Exercise => Copy the data below exactly, but not the pictures it contains.

Stored data =>
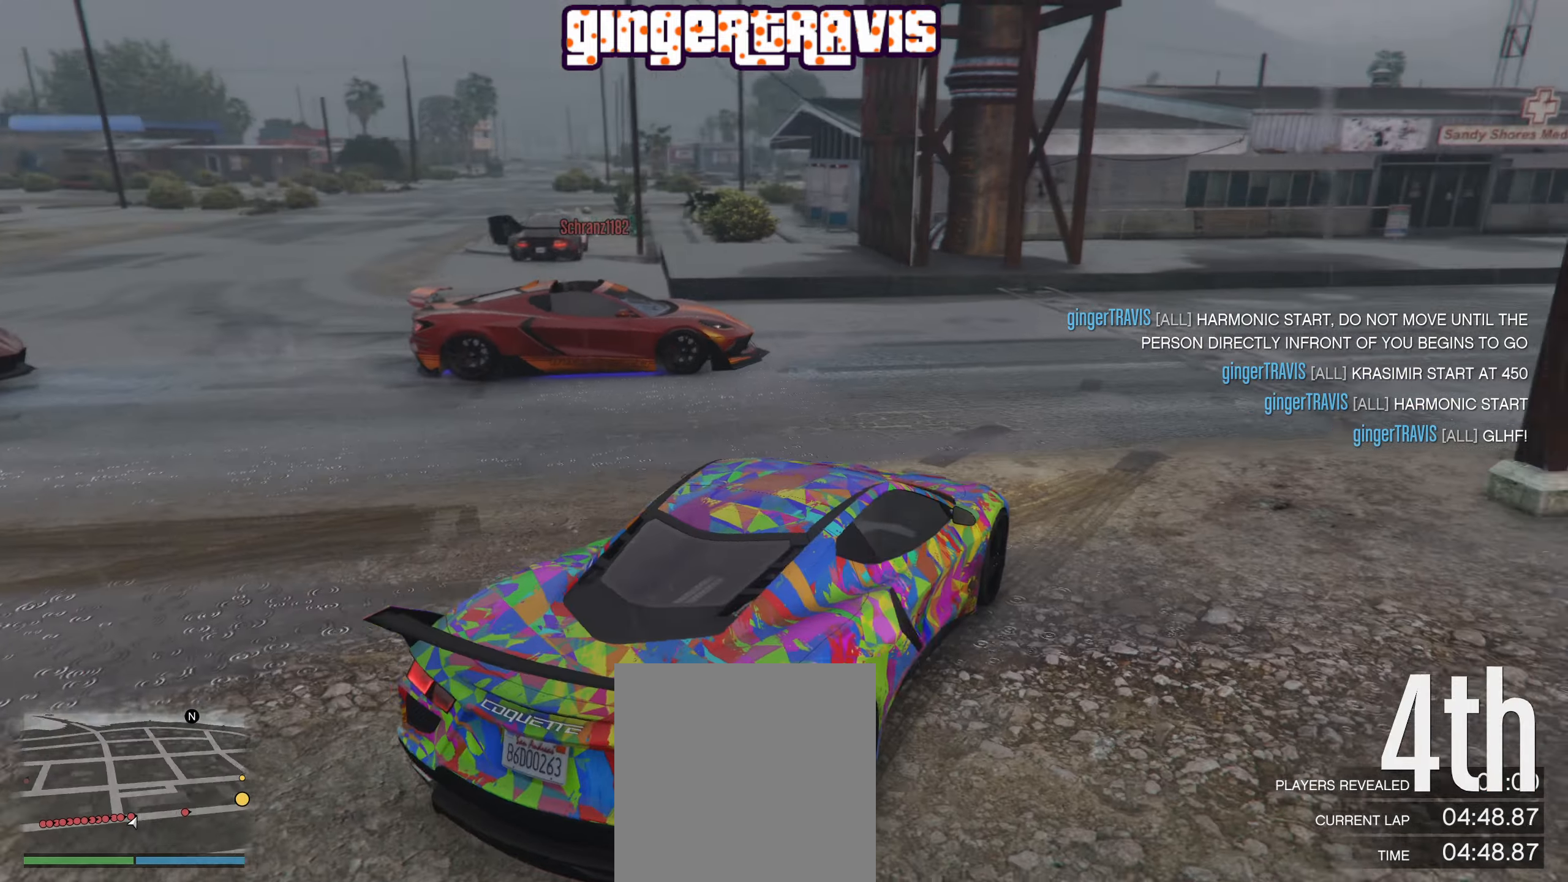
{"buttons": [], "left_stick": "center", "right_stick": "left", "events": [[133, "right_stick", "center"], [400, "right_stick", "left"]]}
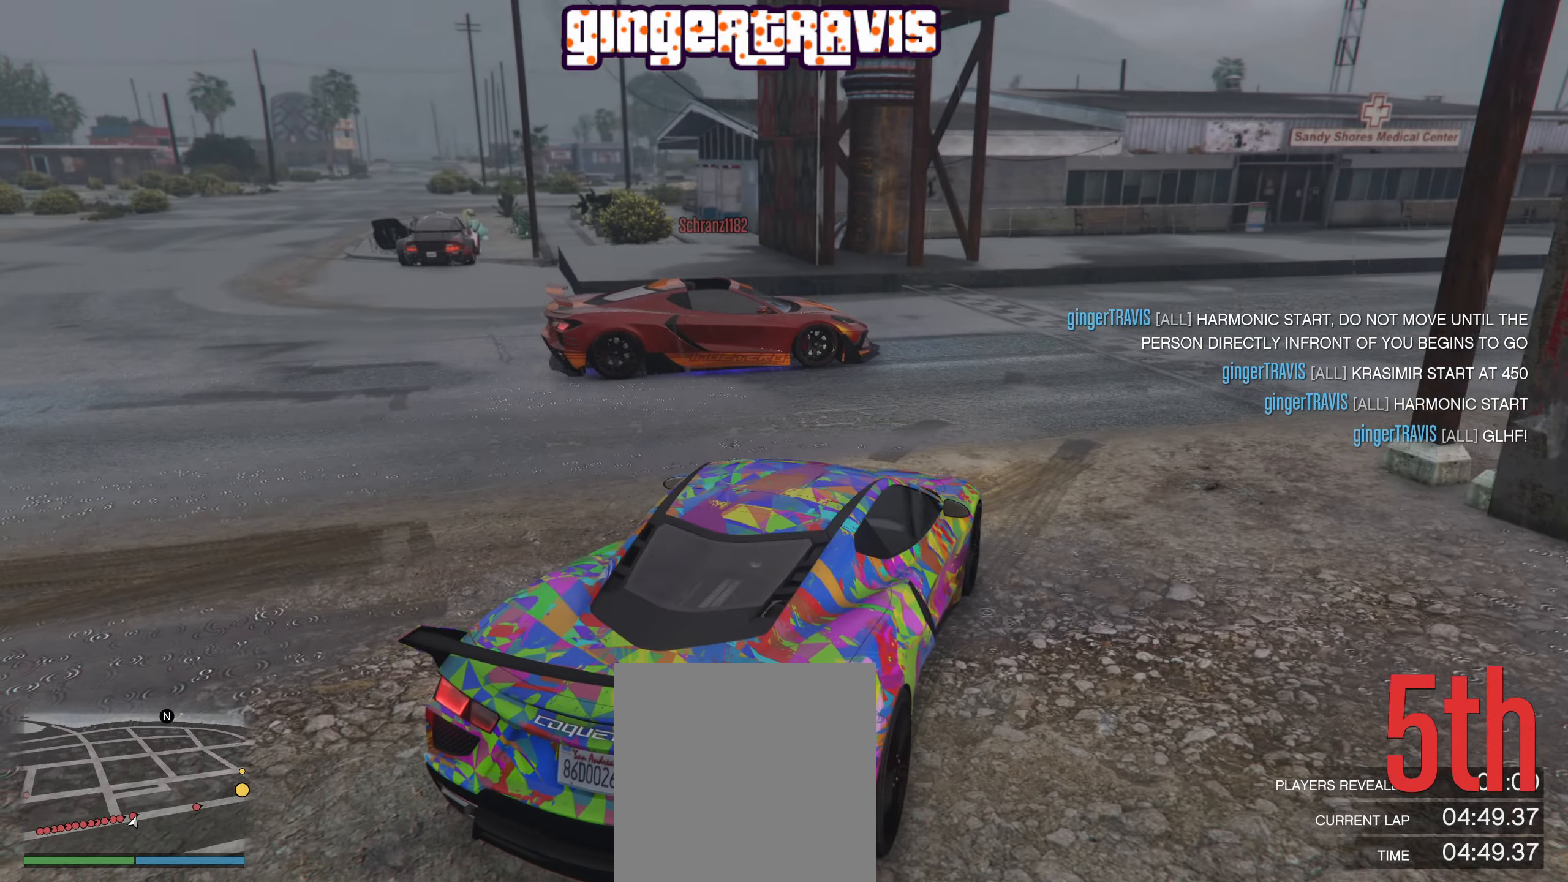
{"buttons": [], "left_stick": "center", "right_stick": "center", "events": [[500, "right_stick", "center"]]}
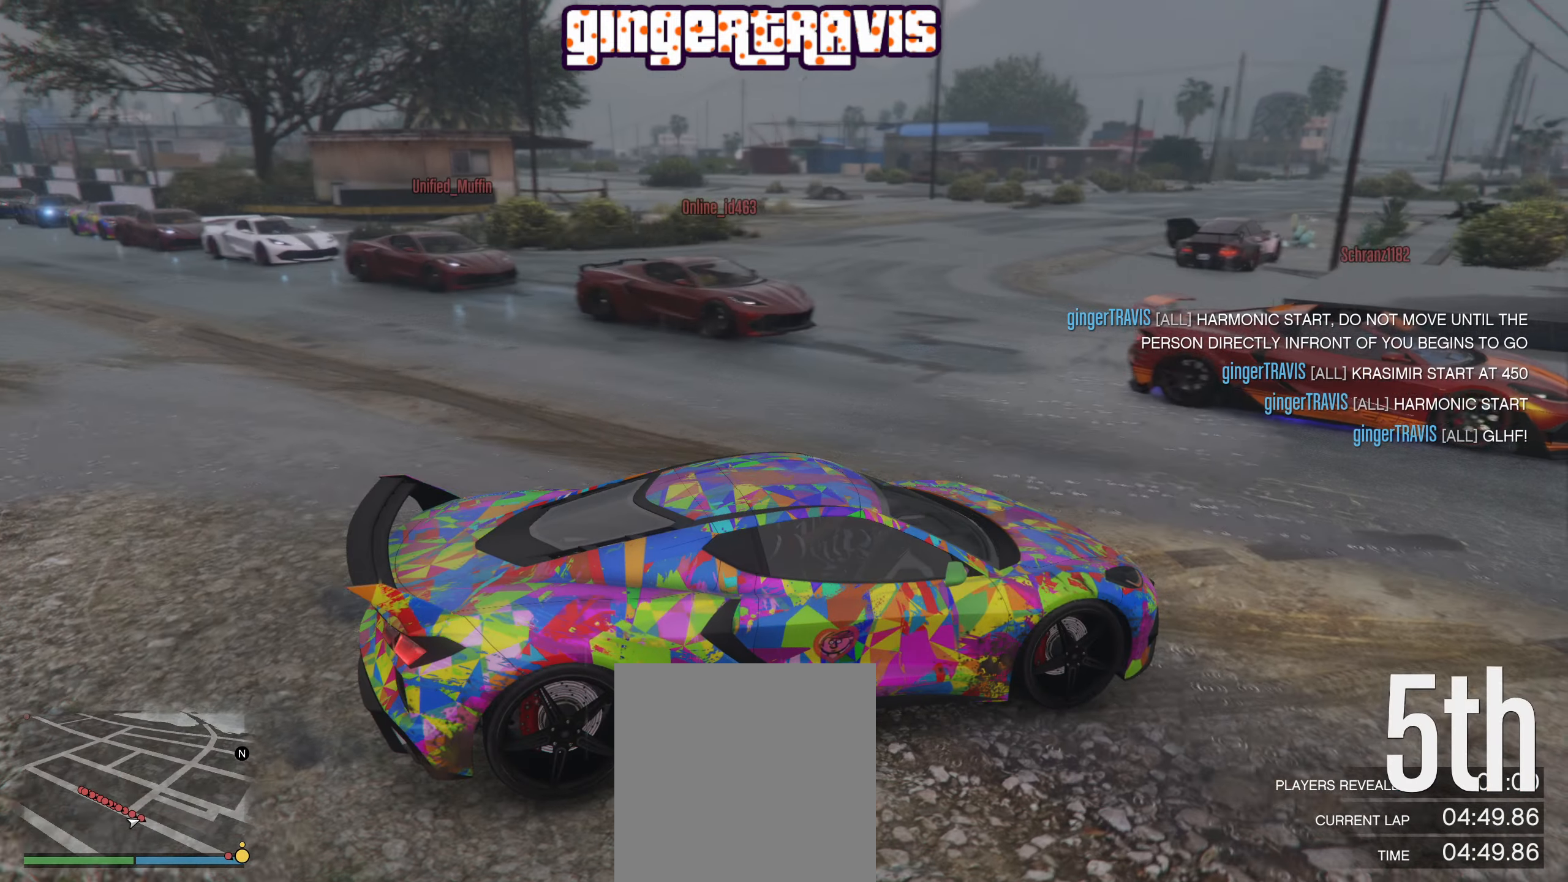
{"buttons": [], "left_stick": "center", "right_stick": "right", "events": [[367, "right_stick", "right"]]}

Completed task =>
{"buttons": [], "left_stick": "center", "right_stick": "left", "events": [[133, "right_stick", "center"], [400, "right_stick", "left"]]}
{"buttons": [], "left_stick": "center", "right_stick": "center", "events": [[500, "right_stick", "center"]]}
{"buttons": [], "left_stick": "center", "right_stick": "right", "events": [[367, "right_stick", "right"]]}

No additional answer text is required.